O pintor e documentarista francês Hugues de Montalembert (1943-) teve uma mudança drástica em sua vida em 1978, aos trinta e cinco anos, durante um assalto em Nova York, quando perdeu a visão.
Após a tragédia, ele teve que se adaptar a outra realidade. Em seu mundo, antes banhado pelas cores e pela luz, predominavam agora as trevas.
Ele que, em sua profissão, captava tudo através dos olhos, fotografando paisagens e pintando telas, encontrava-se agora numa condição abstrata, composta basicamente por sons. Contudo, Hugues não se deixou abater por isso. Descobriu que a saída estava dentro dele mesmo.
Com o objetivo de reconquistar sua independência e total liberdade, iniciou um processo contínuo de autossuperação. 
O primeiro obstáculo foi vencido quando aprendeu a caminhar pelas ruas munido apenas da bengala.

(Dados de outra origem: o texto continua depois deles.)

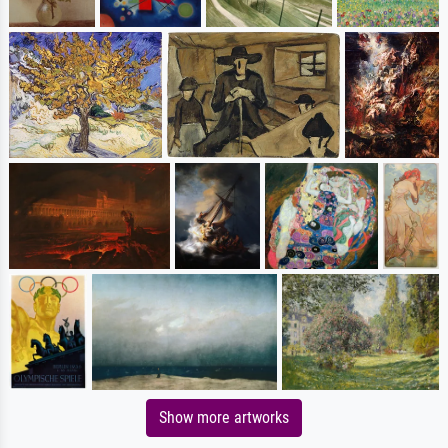
Show more artworks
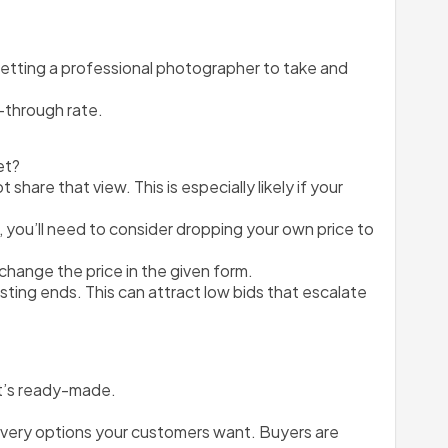
etting a professional photographer to take and 
k-through rate.
et?
are that view. This is especially likely if your 
 you’ll need to consider dropping your own price to 
d change the price in the given form.
sting ends. This can attract low bids that escalate 
at’s ready-made.
delivery options your customers want. Buyers are 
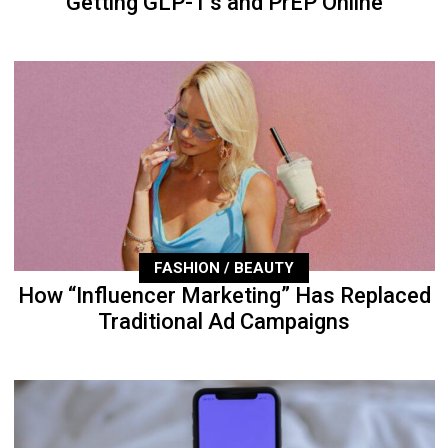
Getting GLP-1’s and PrEP Online
FASHION / BEAUTY
How “Influencer Marketing” Has Replaced
Traditional Ad Campaigns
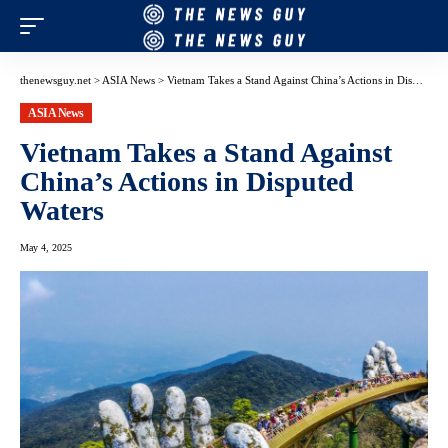
thenewsguy.net
>
ASIA News
>
Vietnam Takes a Stand Against China’s Actions in Disputed Waters
ASIA News
Vietnam Takes a Stand Against
China’s Actions in Disputed
Waters
May 4, 2025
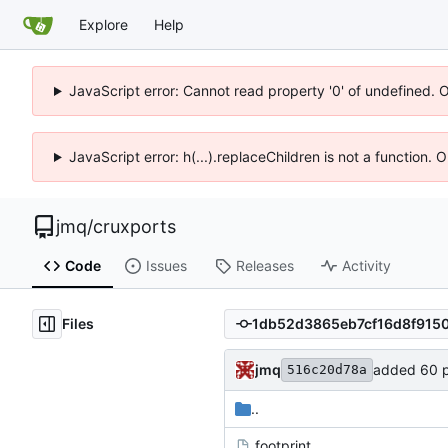
Explore
Help
JavaScript error: Cannot read property '0' of undefined. 
JavaScript error: h(...).replaceChildren is not a function.
jmq
/
cruxports
Code
Issues
Releases
Activity
Files
jmq
added 60 p
516c20d78a
..
.footprint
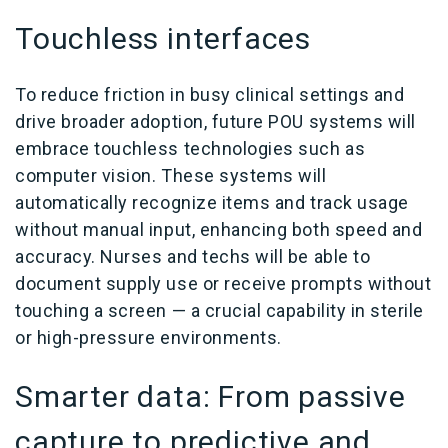
Touchless interfaces
To reduce friction in busy clinical settings and
drive broader adoption, future POU systems will
embrace touchless technologies such as
computer vision. These systems will
automatically recognize items and track usage
without manual input, enhancing both speed and
accuracy. Nurses and techs will be able to
document supply use or receive prompts without
touching a screen — a crucial capability in sterile
or high-pressure environments.
Smarter data: From passive
capture to predictive and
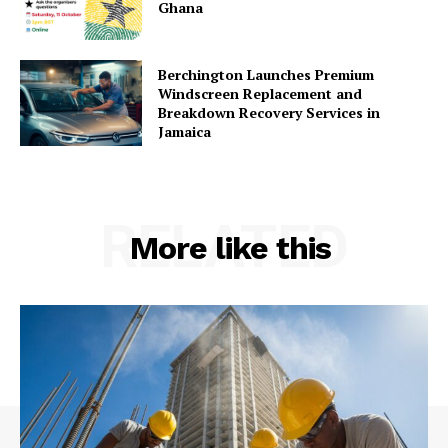
Ghana
Berchington Launches Premium
Windscreen Replacement and
Breakdown Recovery Services in
Jamaica
RELATED
More like this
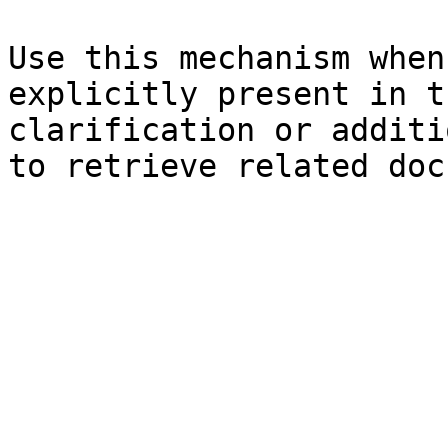
Use this mechanism when
explicitly present in t
clarification or additi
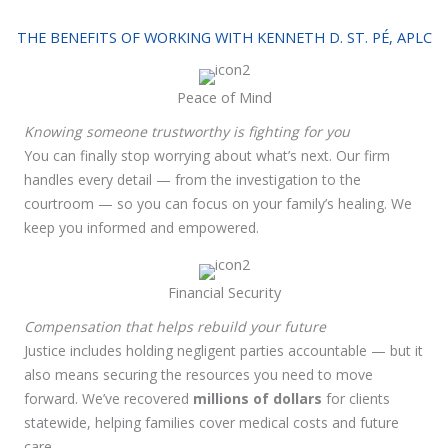
THE BENEFITS OF WORKING WITH KENNETH D. ST. PÉ, APLC
Peace of Mind
Knowing someone trustworthy is fighting for you
You can finally stop worrying about what’s next. Our firm
handles every detail — from the investigation to the
courtroom — so you can focus on your family’s healing. We
keep you informed and empowered.
Financial Security
Compensation that helps rebuild your future
Justice includes holding negligent parties accountable — but it
also means securing the resources you need to move
forward. We’ve recovered
millions of dollars
for clients
statewide, helping families cover medical costs and future
care.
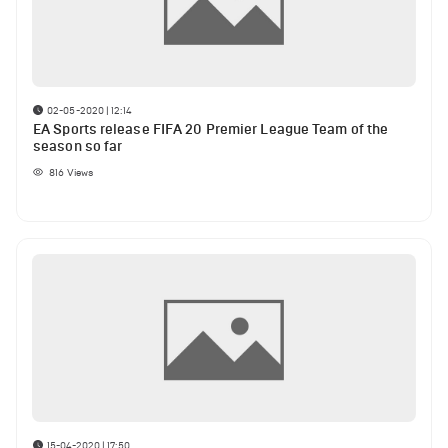
02-05-2020 | 12:14
EA Sports release FIFA 20 Premier League Team of the
season so far
816
Views
15-04-2020 | 17:50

Depois empreendeu viagens solitárias a lugares distantes como Indonésia, Groenlândia e Himalaia, desenvolvendo uma impressionante habilidade de explorar sem enxergar.
Hugues compreendeu que o medo é o principal inimigo dos cegos. Assim, resolutamente, continuou mantendo a paixão pela vida.
Uma grande descoberta que fez foi quando identificou que a luz é capaz de tornar muitas coisas invisíveis. Antes ele se ocupava tanto em olhar que deixava de perceber e sentir as pessoas; então passou a buscar o sentimento que elas transmitiam por meio da voz e do toque.
No constante duelo com a escuridão, entrou em contato com a sua essência, encontrando nela características que não teria identificado em outra situação.
Em suas novas aventuras pelo mundo, criou sua própria visão através da somatória de sons, movimentos e aromas que a natureza lhe fornecia. Aprendeu a criar imagens evocando a realidade que havia observado intensamente nos anos anteriores à sua cegueira, tornando-se capaz de descrever uma paisagem e reconhecer sua beleza, apenas com a percepção dos demais sentidos.
Assim como Hugues, todos temos a capacidade de enfrentar dificuldades e, com coragem, adaptar-se a novas situações, não se deixando aprisionar ao passado.
Que os olhos da nossa alma sejam capazes de enxergar dimensões infinitas, imperceptíveis à visão física e que não nos tornemos cegos para a beleza e poesia da vida.

Baseado no livro "Um Outro Olhar", de Hugues de Montalembert - adaptação de Marcos Aguiar.